We endure Love’s beauty, Love’s pain, the difficulties Love gets us into because Love runs up against religious and political authority.  Perhaps Jesus shows us best – even when he was being crucified by political and religious power, he continued to love them and forgive them.

So much for enduring the beams of Love.

To bear the beams of Love means we are also to carry Love.  We are called to carry love with us wherever we go.  Gerald May says, “We carry love like children carry laughter.”  Love is not something in our arms, but something in our souls.  It is not so much learned, as it is caught, like a cold.  Love is infectious.  Love, if it is duty, is never caught.  But if Love is a passion, it spreads like a wildfire.  Even though we are commanded to love, we know that if we do anything with our whole heart, mind, soul, and strength, it doesn’t ever come across as duty.  We’re invited to love like a child playing a game, like a child laughing.

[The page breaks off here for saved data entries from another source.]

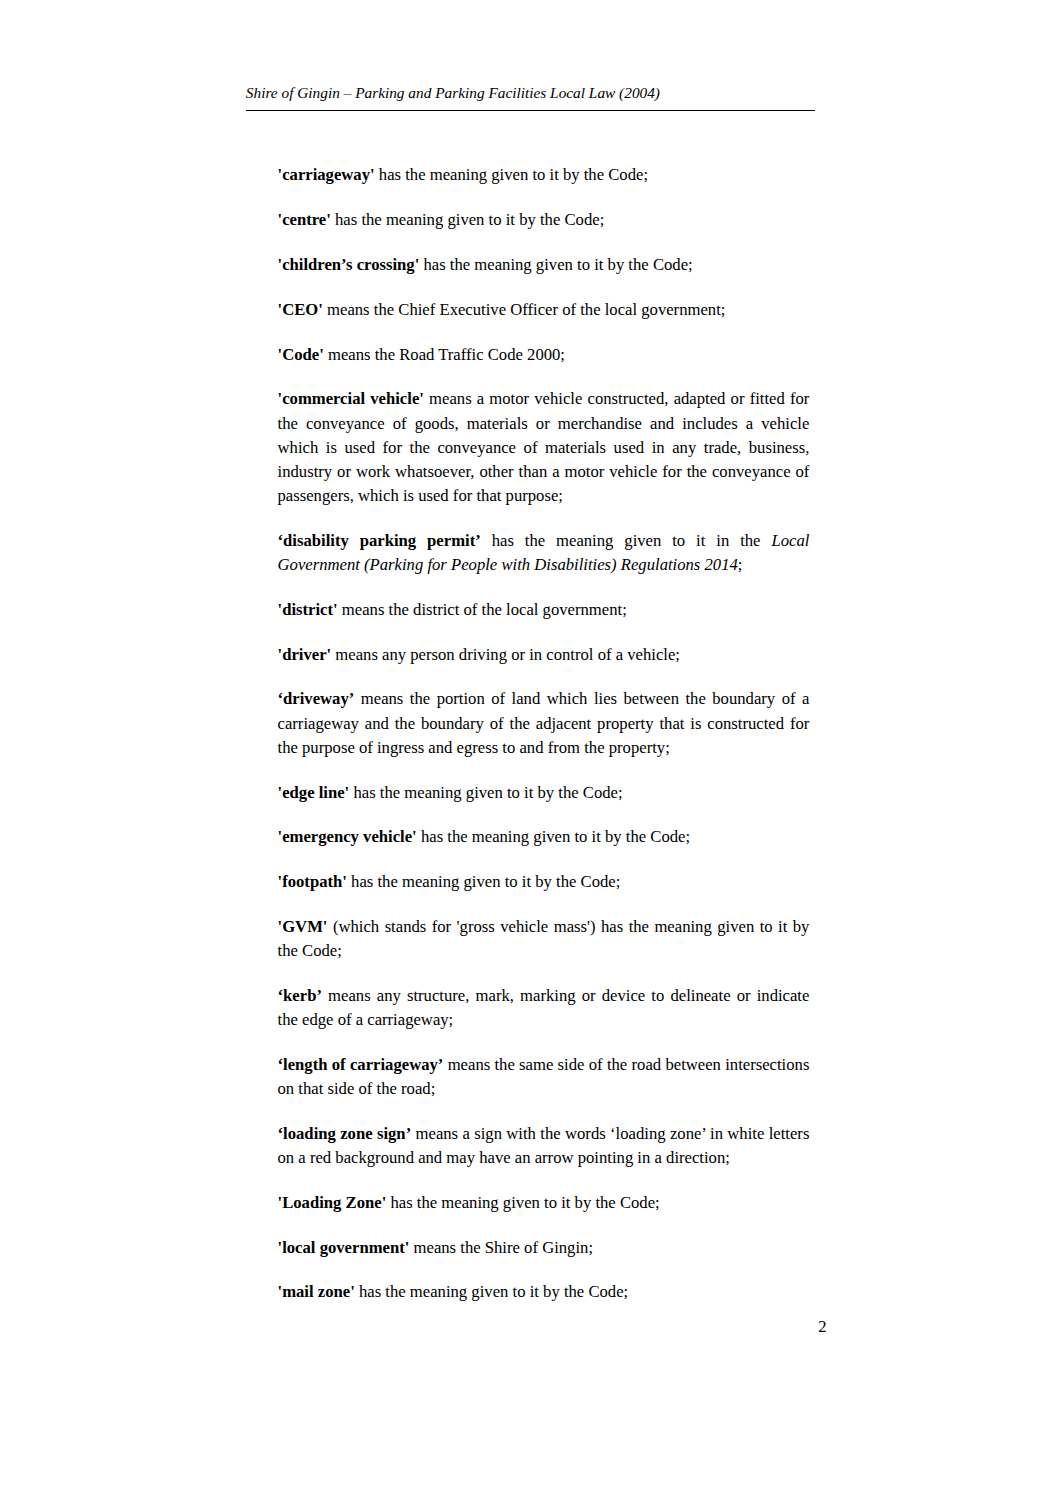Shire of Gingin – Parking and Parking Facilities Local Law (2004)
'carriageway' has the meaning given to it by the Code;
'centre' has the meaning given to it by the Code;
'children’s crossing' has the meaning given to it by the Code;
'CEO' means the Chief Executive Officer of the local government;
'Code' means the Road Traffic Code 2000;
'commercial vehicle' means a motor vehicle constructed, adapted or fitted for the conveyance of goods, materials or merchandise and includes a vehicle which is used for the conveyance of materials used in any trade, business, industry or work whatsoever, other than a motor vehicle for the conveyance of passengers, which is used for that purpose;
‘disability parking permit’ has the meaning given to it in the Local Government (Parking for People with Disabilities) Regulations 2014;
'district' means the district of the local government;
'driver' means any person driving or in control of a vehicle;
‘driveway’ means the portion of land which lies between the boundary of a carriageway and the boundary of the adjacent property that is constructed for the purpose of ingress and egress to and from the property;
'edge line' has the meaning given to it by the Code;
'emergency vehicle' has the meaning given to it by the Code;
'footpath' has the meaning given to it by the Code;
'GVM' (which stands for 'gross vehicle mass') has the meaning given to it by the Code;
‘kerb’ means any structure, mark, marking or device to delineate or indicate the edge of a carriageway;
‘length of carriageway’ means the same side of the road between intersections on that side of the road;
‘loading zone sign’ means a sign with the words ‘loading zone’ in white letters on a red background and may have an arrow pointing in a direction;
'Loading Zone' has the meaning given to it by the Code;
'local government' means the Shire of Gingin;
'mail zone' has the meaning given to it by the Code;
2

In college, I was a part of a fellowship of Christian Athletes called God Squad.  One spring we were playing an intramural softball game against a social club composed of party-hardy jocks who knew they were about to beat us silly.  My friend Steve, nicknamed Cricket, a short stocky wrestler who had long blond hair and a ZZ Top beard, gathered us on the pitcher’s mound for a pre-game prayer.  He prayed loud enough so the jocks could hear.  The jocks smirked as if to say, “Self-righteous Christians!”  Cricket prayed for a good game, good sportsmanship, no injuries, and then added, “And most of all, God, we humbly pray…that we kick their asses!”  We erupted in laughter, as did the jocks, who – over time – felt especially loved by Cricket who showed us all how to carry love like children carry laughter.  Can we carry love like it’s laughter?  Because in the end, it’s always laughter: God’s preposterous love for all.

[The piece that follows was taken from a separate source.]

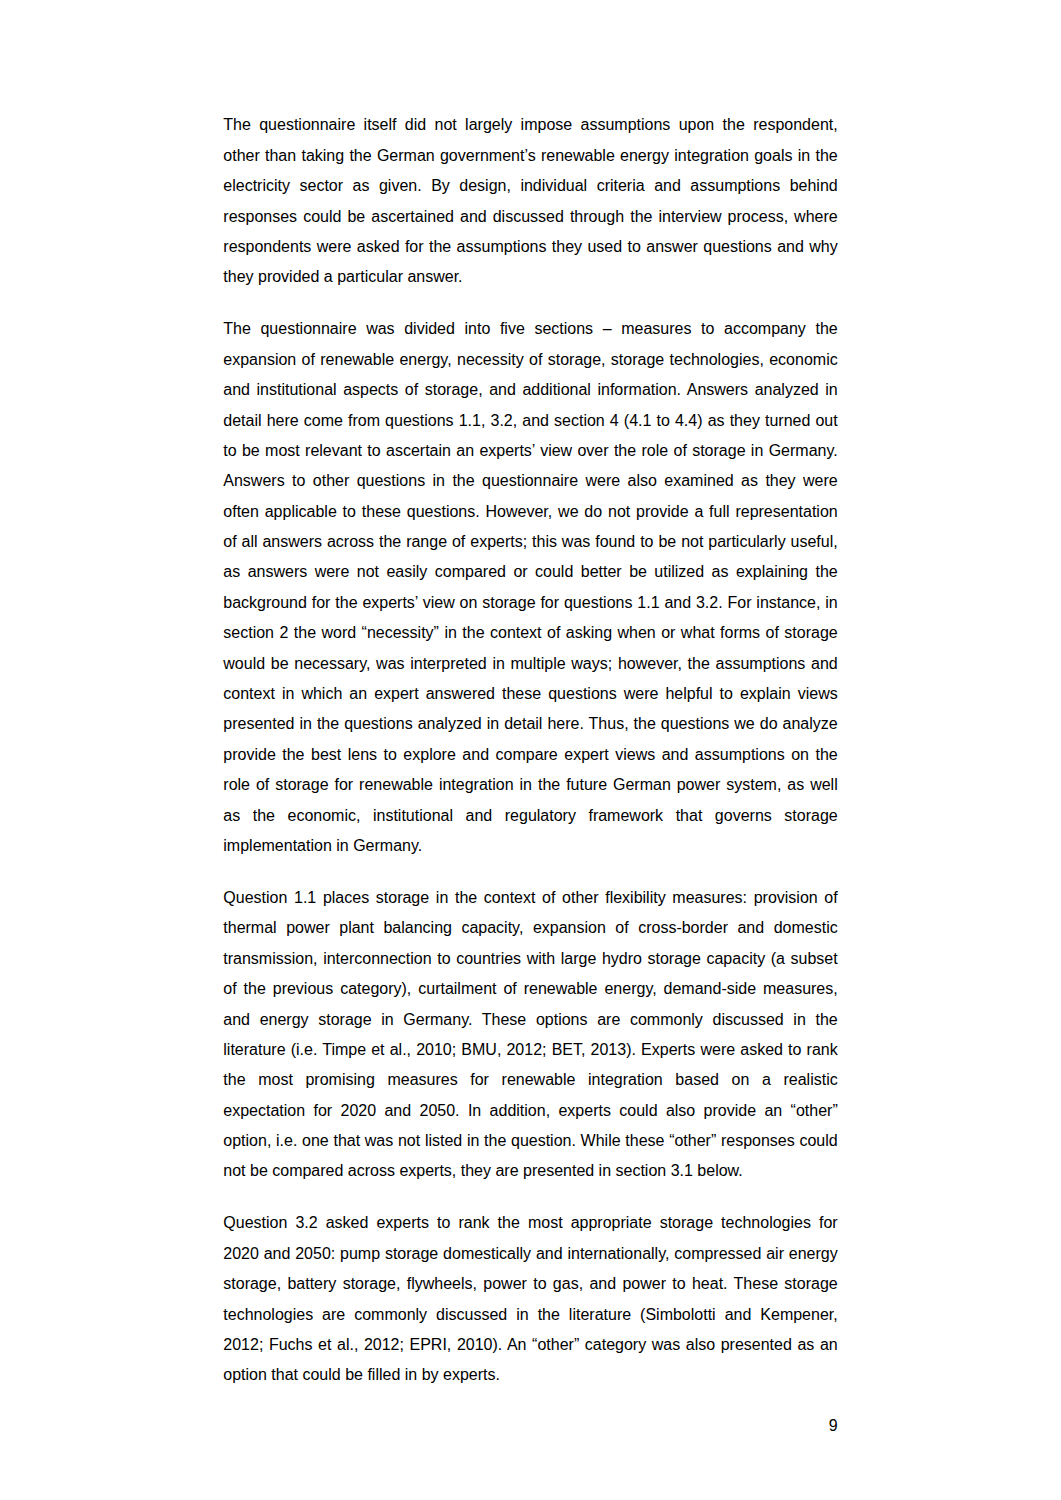The questionnaire itself did not largely impose assumptions upon the respondent, other than taking the German government’s renewable energy integration goals in the electricity sector as given. By design, individual criteria and assumptions behind responses could be ascertained and discussed through the interview process, where respondents were asked for the assumptions they used to answer questions and why they provided a particular answer.
The questionnaire was divided into five sections – measures to accompany the expansion of renewable energy, necessity of storage, storage technologies, economic and institutional aspects of storage, and additional information. Answers analyzed in detail here come from questions 1.1, 3.2, and section 4 (4.1 to 4.4) as they turned out to be most relevant to ascertain an experts’ view over the role of storage in Germany. Answers to other questions in the questionnaire were also examined as they were often applicable to these questions. However, we do not provide a full representation of all answers across the range of experts; this was found to be not particularly useful, as answers were not easily compared or could better be utilized as explaining the background for the experts’ view on storage for questions 1.1 and 3.2. For instance, in section 2 the word “necessity” in the context of asking when or what forms of storage would be necessary, was interpreted in multiple ways; however, the assumptions and context in which an expert answered these questions were helpful to explain views presented in the questions analyzed in detail here. Thus, the questions we do analyze provide the best lens to explore and compare expert views and assumptions on the role of storage for renewable integration in the future German power system, as well as the economic, institutional and regulatory framework that governs storage implementation in Germany.
Question 1.1 places storage in the context of other flexibility measures: provision of thermal power plant balancing capacity, expansion of cross-border and domestic transmission, interconnection to countries with large hydro storage capacity (a subset of the previous category), curtailment of renewable energy, demand-side measures, and energy storage in Germany. These options are commonly discussed in the literature (i.e. Timpe et al., 2010; BMU, 2012; BET, 2013). Experts were asked to rank the most promising measures for renewable integration based on a realistic expectation for 2020 and 2050. In addition, experts could also provide an “other” option, i.e. one that was not listed in the question. While these “other” responses could not be compared across experts, they are presented in section 3.1 below.
Question 3.2 asked experts to rank the most appropriate storage technologies for 2020 and 2050: pump storage domestically and internationally, compressed air energy storage, battery storage, flywheels, power to gas, and power to heat. These storage technologies are commonly discussed in the literature (Simbolotti and Kempener, 2012; Fuchs et al., 2012; EPRI, 2010). An “other” category was also presented as an option that could be filled in by experts.
9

Finally, to bear the beams of love means to birth love.  I’ve not had any experience with this, but I’m told that giving birth is pretty difficult.  I’ve heard women say, they don’t so much give birth, as yield themselves to the birthing process.  The child within has a life of its own and will be birthed when it’s ready.  Mary birthed love when she said, “Let it be done to me according to your word.”

We are so achievement oriented.  We think we are in charge of birthing love!  Rather, we make ourselves available for Love to be born in us.  We receive Love.  Love is always a gift.  But we are so busy!  Or busy defending ourselves.  To bear the beams of Love, we must make room for Love to be birthed in us.

“And we are put on earth a little space, to bear the beams of love.”  The way we endure love, carry love, and birth love, is – initially, and then continually – to say “Yes,” to Love.

Believe, trust, faith, is simply a way of saying “Yes,” to the Love that Jesus endured, carried, and birthed.  What would happen if we gave Love a little room?  A little room right now?  Give Love room in your heart and mind.  Don’t force it.  Just clear some space within you for Love.  Say “Yes” to love.  What is it asking you to endure?  How does it want to be carried by you, in you?  What does it want to give birth to in you?  What do you notice when you say “yes” to love?  Amen.